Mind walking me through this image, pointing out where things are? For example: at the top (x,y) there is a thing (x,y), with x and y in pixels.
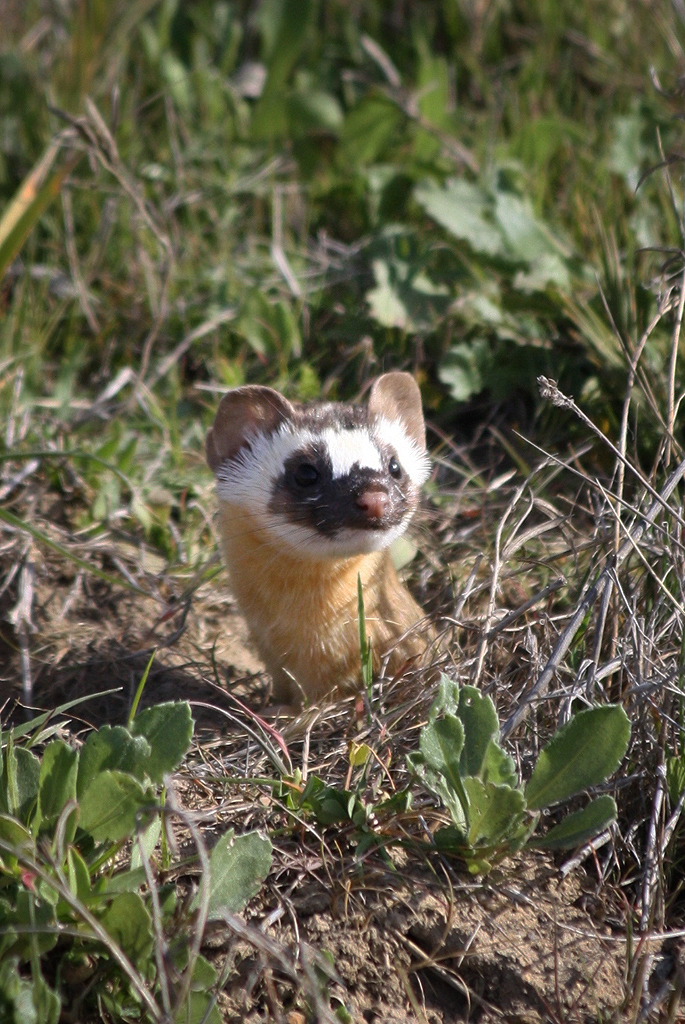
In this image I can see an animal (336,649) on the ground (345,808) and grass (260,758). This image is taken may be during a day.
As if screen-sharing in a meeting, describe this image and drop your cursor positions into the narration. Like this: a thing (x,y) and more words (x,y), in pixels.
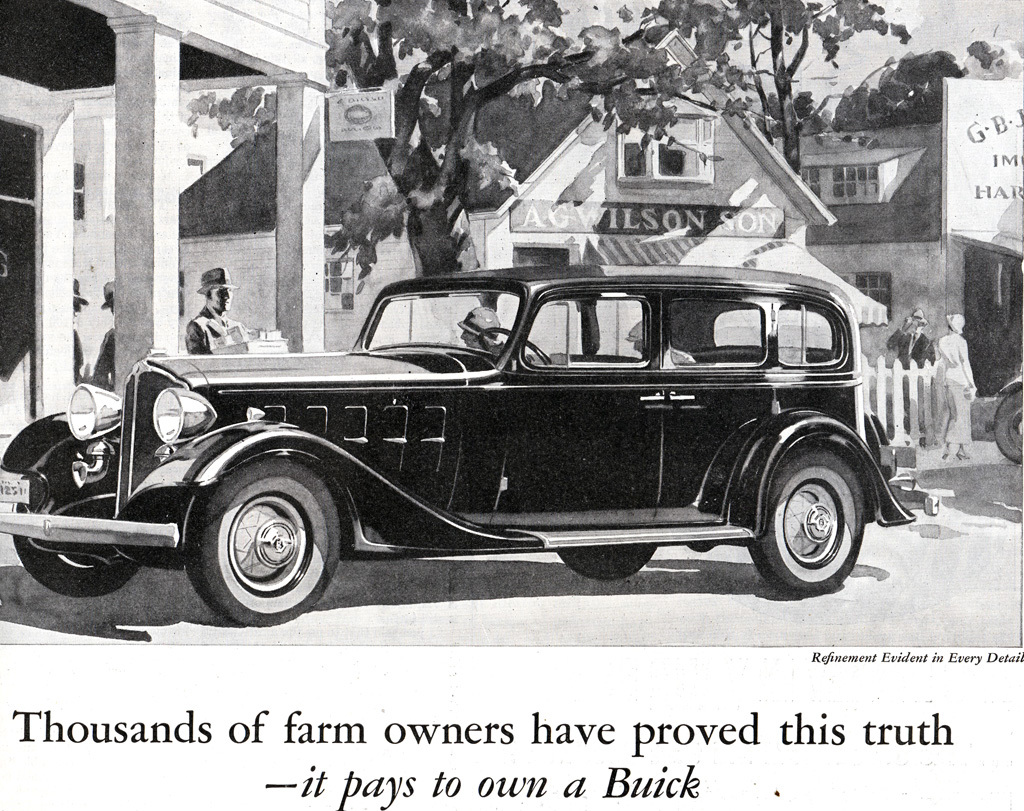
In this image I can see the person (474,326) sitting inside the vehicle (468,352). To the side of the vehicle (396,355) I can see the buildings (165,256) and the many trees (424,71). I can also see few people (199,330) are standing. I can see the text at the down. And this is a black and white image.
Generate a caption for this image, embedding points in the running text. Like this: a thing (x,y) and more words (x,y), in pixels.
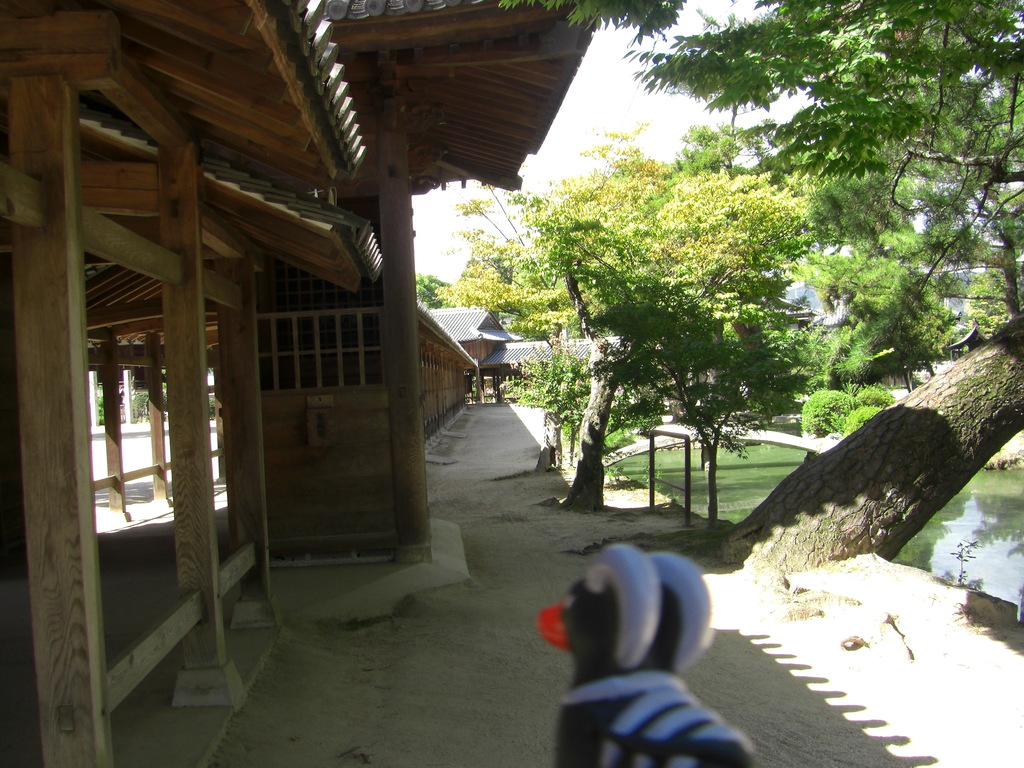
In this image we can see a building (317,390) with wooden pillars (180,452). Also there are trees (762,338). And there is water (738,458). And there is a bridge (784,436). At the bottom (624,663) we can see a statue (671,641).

________________

# Task prompt
From the listing above, print every entry precisely and drop the pictures.

# Answer box
Mind walking me through this image, pointing out where things are? For example: at the top (x,y) there is a thing (x,y), with x and y in pixels.
In this image I can see an animal (336,649) on the ground (345,808) and grass (260,758). This image is taken may be during a day.
As if screen-sharing in a meeting, describe this image and drop your cursor positions into the narration. Like this: a thing (x,y) and more words (x,y), in pixels.
In this image I can see the person (474,326) sitting inside the vehicle (468,352). To the side of the vehicle (396,355) I can see the buildings (165,256) and the many trees (424,71). I can also see few people (199,330) are standing. I can see the text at the down. And this is a black and white image.
Generate a caption for this image, embedding points in the running text. Like this: a thing (x,y) and more words (x,y), in pixels.
In this image we can see a building (317,390) with wooden pillars (180,452). Also there are trees (762,338). And there is water (738,458). And there is a bridge (784,436). At the bottom (624,663) we can see a statue (671,641).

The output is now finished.